Wednesday, September 12, 2007

When algorithms work better than you dream...

So, Timepedia is building a time machine, right? It sounds pretentious, but for us, it's really a geeky moniker of love for our project, after all, is Google's "search engine" really an "engine"? How much horsepower does it have? :)

One part of Timepedia, readers of this blog are already familar with: Chronoscope. With Chronoscope, we are attempting to build an open platform of visualization tools for time oriented data, in much the same way that Google Maps and Google Earth deal with spatial data.

However, what good is a time machine, if you don't know where to go, or don't understand what you're looking at? Timepedia has another platform, aimed at data mining time related information, called Everett (owned and implemented by another Timepedia founder, Mat). Everett is a collection of many algorithms for both data mining, and forecasting, some of them bleeding edge academic research. When we started, we weren't sure which of them would work, or how well they would work, we only knew that they had promising features, so Everett was less of a end user product, and more of a research platform.

One of the tools of Everett is an algorithm that lets us find hidden recurring patterns in data, even in the presence of noise, or scaling. Last week, we tested the algorithm on real life data for the first time, and had one of those "holy cow!" moments, which don't occur too often for me personally, where your own code surprises you.

To give you an example, I fed Everett an 18,000 data point series of federal funds rates over the last few decades, and it identified a pattern that occured 3 times in history. Visualizing this in another tool we call Timelord (A Chronoscope married to Everett and other server-side services), I was puzzled as to the significance of these three sequences. My co-founder Shawn spent about 1 hour Googling, until he found the correlation: These sequences corresponded to international financial/currency crises (such as the Mexican currency crises), in which the Fed was forced to take action. The leadup to the crises appeared identical each time. A fluke? It sure the hell was very interesting.

I was worried it was a fluke, so I tried something more mundane. A time series of unemployment benefit expenditures in Indiana, and once again, Everett identified a series of puzzling repetitive sequences. What were they? The dates looked very familar, 1980-81, 1990-91, 2000-1...were they recessions? To check, I used Timelord to overlay a National Bureau of Economic Research official measure of economic expansions and contractions, and sure enough, these patterns intersected with NBER recessions. One other interesting property stood out, the patterns returned prefixed the recessions, that is, Everett was showing us a pattern that leads to a recession.

How cool is that? Ambition got the best of me, I went for broke: I tried a historical time series of average hurricane strength (saffir-simpson scale), as well as a yearly count. There appears to be good evidence that a 40-60 cyclical hurricane season exists, and I was hoping that Everett could find these patterns, but alas, it did not.

Still, the initial results are promising, and we hope that Everett will give average users an ability to query time in ways that have not been previously available.

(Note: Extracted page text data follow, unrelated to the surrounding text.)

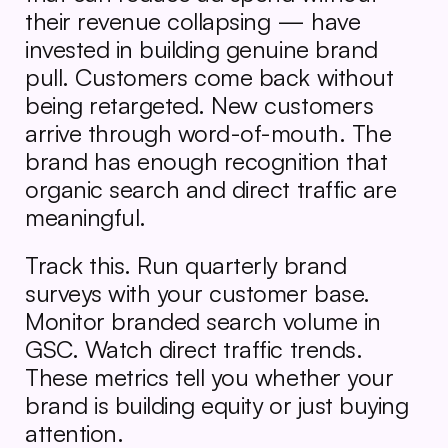
their revenue collapsing — have 
invested in building genuine brand 
pull. Customers come back without 
being retargeted. New customers 
arrive through word-of-mouth. The 
brand has enough recognition that 
organic search and direct traffic are 
meaningful.
Track this. Run quarterly brand 
surveys with your customer base. 
Monitor branded search volume in 
GSC. Watch direct traffic trends. 
These metrics tell you whether your 
brand is building equity or just buying 
attention.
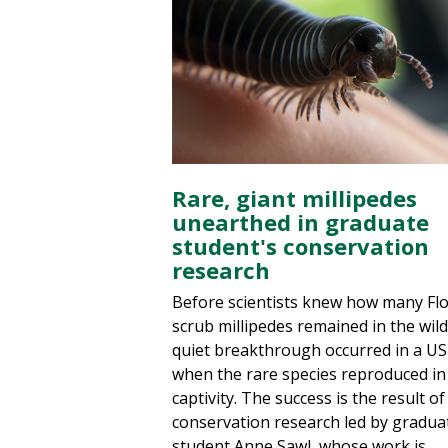
Rare, giant millipedes
unearthed in graduate
student's conservation
research
Before scientists knew how many Flo
scrub millipedes remained in the wild
quiet breakthrough occurred in a US
when the rare species reproduced in
captivity. The success is the result of
conservation research led by gradua
student Anne Sawl, whose work is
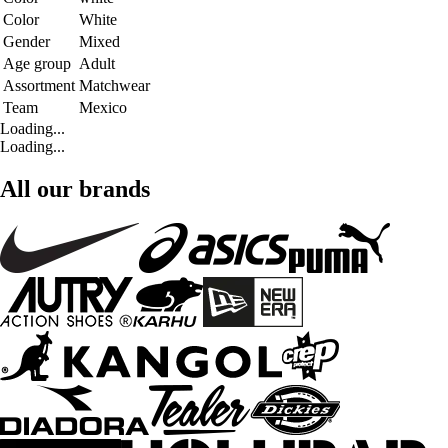
Color
White
Gender
Mixed
Age group
Adult
Assortment
Matchwear
Team
Mexico
Loading...
Loading...
All our brands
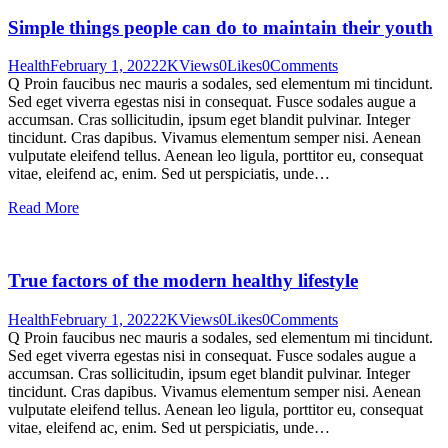
Simple things people can do to maintain their youth
Health
February 1, 2022
2K
Views
0
Likes
0
Comments
Q Proin faucibus nec mauris a sodales, sed elementum mi tincidunt.
Sed eget viverra egestas nisi in consequat. Fusce sodales augue a
accumsan. Cras sollicitudin, ipsum eget blandit pulvinar. Integer
tincidunt. Cras dapibus. Vivamus elementum semper nisi. Aenean
vulputate eleifend tellus. Aenean leo ligula, porttitor eu, consequat
vitae, eleifend ac, enim. Sed ut perspiciatis, unde…
Read More
True factors of the modern healthy lifestyle
Health
February 1, 2022
2K
Views
0
Likes
0
Comments
Q Proin faucibus nec mauris a sodales, sed elementum mi tincidunt.
Sed eget viverra egestas nisi in consequat. Fusce sodales augue a
accumsan. Cras sollicitudin, ipsum eget blandit pulvinar. Integer
tincidunt. Cras dapibus. Vivamus elementum semper nisi. Aenean
vulputate eleifend tellus. Aenean leo ligula, porttitor eu, consequat
vitae, eleifend ac, enim. Sed ut perspiciatis, unde…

So, if you're wondering why I haven't released Chronoscope yet, it's because I've been working on integrating Timelord with Everett. :)

-Ray
p.s. Timelord is another GWT application, making it our 4th major GWT application. Everett is C++ coupled via JNI a Java/GWT RPC interface, since performance is absolutely critical in Everett.

5 comments:

Corbin said...

Have there been any papers been published about the Everett pattern finding algorithm?

It sounds fascinating.

Ray Cromwell said...

The algorithm being used isn't ours, it was published in the last few years, and presented at KDD'07. I hope I didn't convey the impression that we had invented it (we've only tweaked some of its parameters), since that would be a serious disservice to its inventor, who I think deserves credit for blazing a revolutionary trail in time series analysis. We will fully disclosee all of the relavent citations and the inner workings of Everett when the Timepedia launches. -Ray

Laszlo Kozma said...

What you mention is pretty standard stuff in Data Mining, it's 'called frequent episode discovery', it's used in all kinds of industrial monitoring systems, and in telecom.

Unknown said...

Can I use this algorithm to predict the numbers at lottery ? :)

Ray Cromwell said...

Laszlo,
We are not using FED, we are using a new motif discovery algorithm. FED is far far too slow for our purposes, we need to detect motifs in 10k or 100k long datasets with millisecond response times and oodles of concurrent web users.

We're also not interested in the rules output that FED gives you, instead, we overlay historical timelines and news feeds that best fit discovered Motifs so that human beings can make a judgement call, and write an interpretation.